Continue the abstract on primary yolk sac tumor of the endometrium, below, from its last sentence.

(Passage shown)

Abstract
We present a case of primary yolk sac tumor of the endometrium. This rare tumor occurred in a 43-year-old woman with a pure primary yolk sac tumor. The tumor resembled yolk sac tumor morphology of the ovary. Tumor cells expressed SALL4, AFP, GPC-3, and AE1/AE3 and were focal positive for PAX8. EMA, ER, and PR, among others, were negative. We further analyzed 29 reported cases of this rare tumor in the literature. In total, 17 of 30 patients (57%) had pure endometrial yolk sac tumor, and 13 (43%) had a concomitant somatic neoplasm (endometrial adenocarcinoma was the most common). Although the average age was 52 years (range: 24–87 years), patients with pure yolk sac tumor were younger than those with concomitant somatic tumors, with a mean age of 44.41 years (24–68 years) versus 61.92 years (28–87 years), P = 0.008. Patients with endometrial yolk sac tumor combined with somatic tumor tend to have a slightly higher stage and a poor prognosis.

(End Passage shown)
(Given material)

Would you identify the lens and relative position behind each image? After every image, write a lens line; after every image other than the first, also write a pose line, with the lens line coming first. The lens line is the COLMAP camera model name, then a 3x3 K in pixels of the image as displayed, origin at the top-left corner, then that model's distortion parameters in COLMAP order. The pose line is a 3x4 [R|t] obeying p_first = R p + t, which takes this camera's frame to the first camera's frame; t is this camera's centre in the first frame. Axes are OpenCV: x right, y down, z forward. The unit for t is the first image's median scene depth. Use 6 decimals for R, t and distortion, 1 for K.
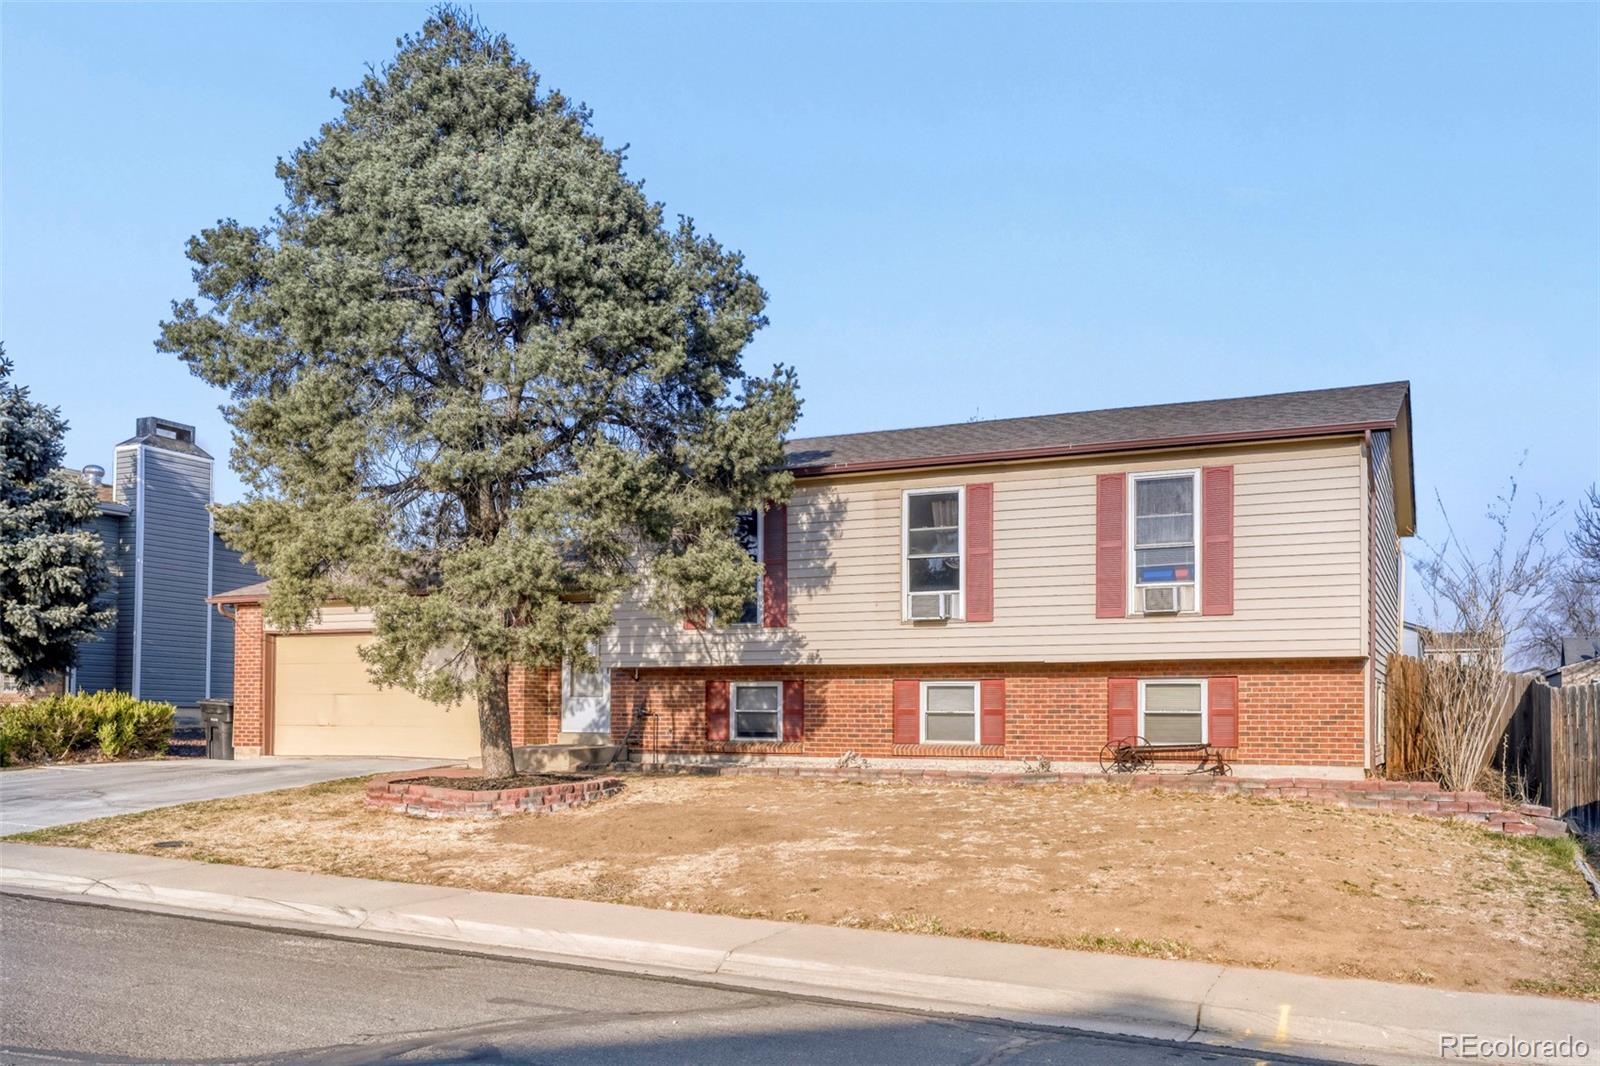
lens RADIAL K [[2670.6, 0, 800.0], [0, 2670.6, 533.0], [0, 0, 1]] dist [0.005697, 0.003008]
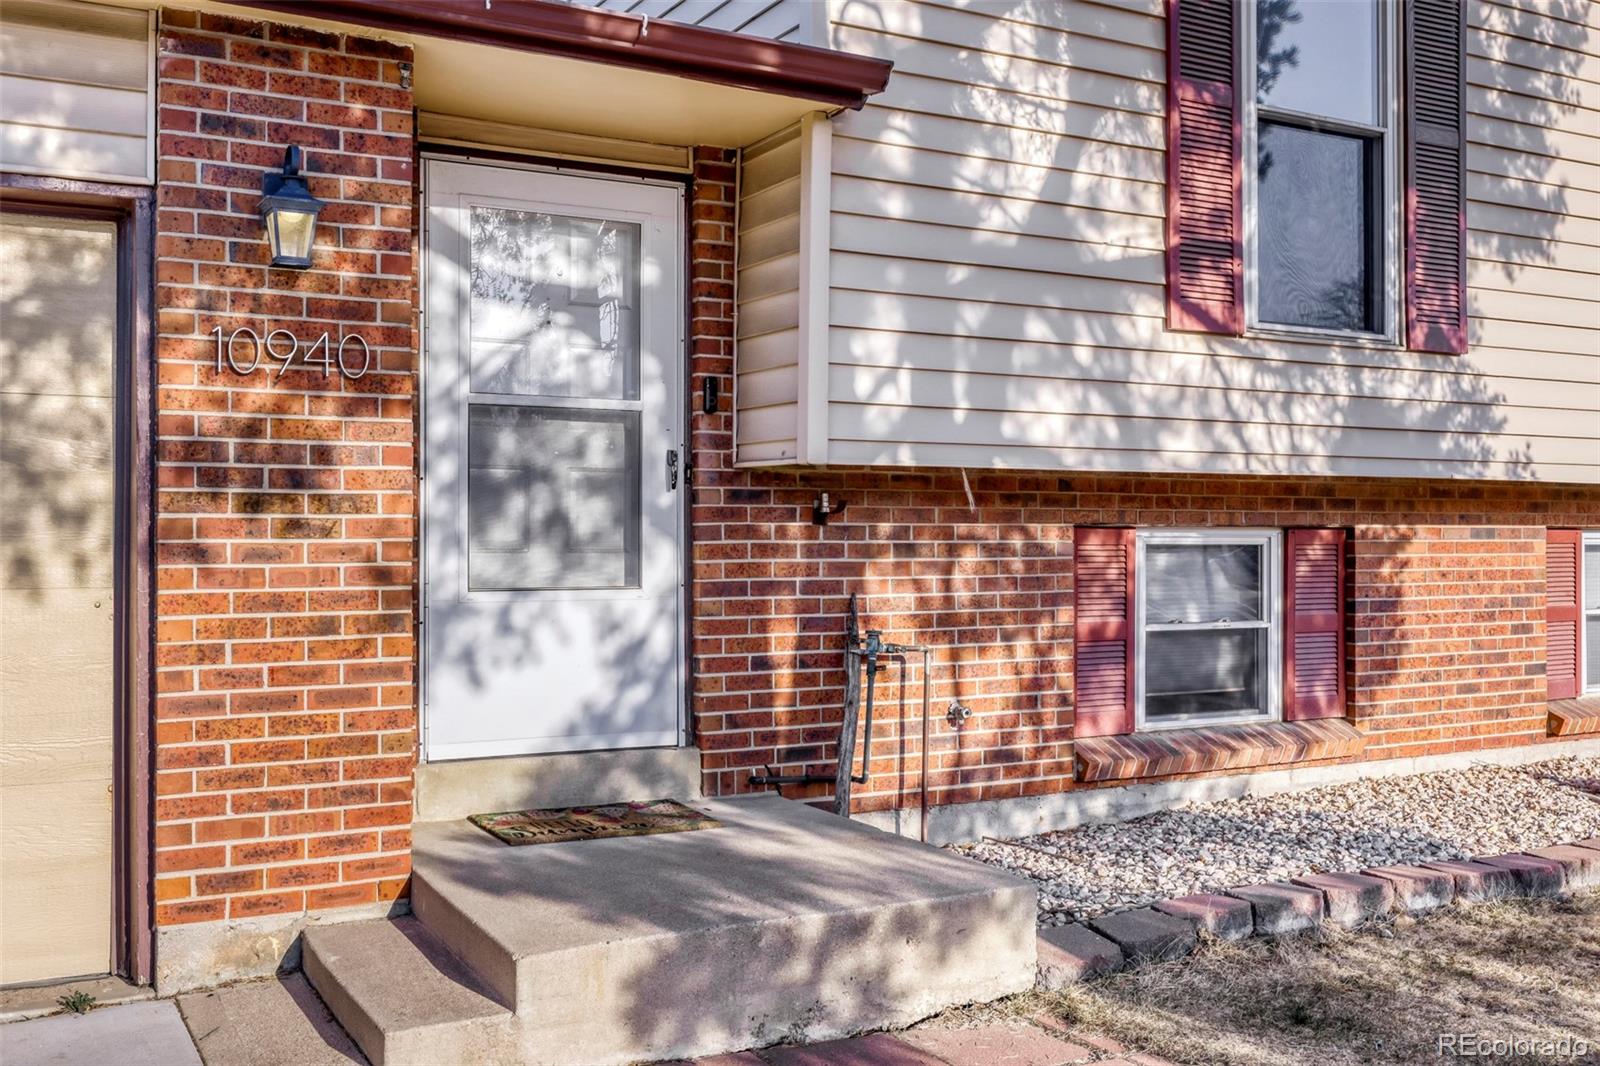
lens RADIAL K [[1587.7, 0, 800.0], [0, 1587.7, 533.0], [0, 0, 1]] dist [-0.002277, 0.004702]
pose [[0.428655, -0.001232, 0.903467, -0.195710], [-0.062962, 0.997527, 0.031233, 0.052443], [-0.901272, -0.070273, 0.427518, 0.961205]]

(End Given material)

Result for this exercise
Keywords: Yolk sac tumor (YST), endometrial, SALL4, differential diagnosis, prognosis
Introduction
Yolk sac tumor (YST), also known as an endodermal sinus tumor, is the third most common form of malignant ovarian germ cell neoplasms, followed by dysgerminoma and immature teratomas. 1 It is one of the most common malignant ovarian neoplasms of childhood, adolescence, and early adulthood. Although YST usually originates from the gonads (ovary and testis), it occasionally arises from midline extragonadal regions, such as the sacrococcygeal region, mediastinum, and retroperitoneum. Approximately 20% of female patients experience extragonadal YST (EGYST), 2 and the vagina is the most common site of YST growth in infants and young children. 3 Primary YST of the endometrium is very rare. 4 The first case of primary YST of the endometrium was reported in 1980. 3 To the best of our knowledge, only 29 cases have been reported in the literature to date. We report a new case of primary endometrial YST and have a systematic review of the literature.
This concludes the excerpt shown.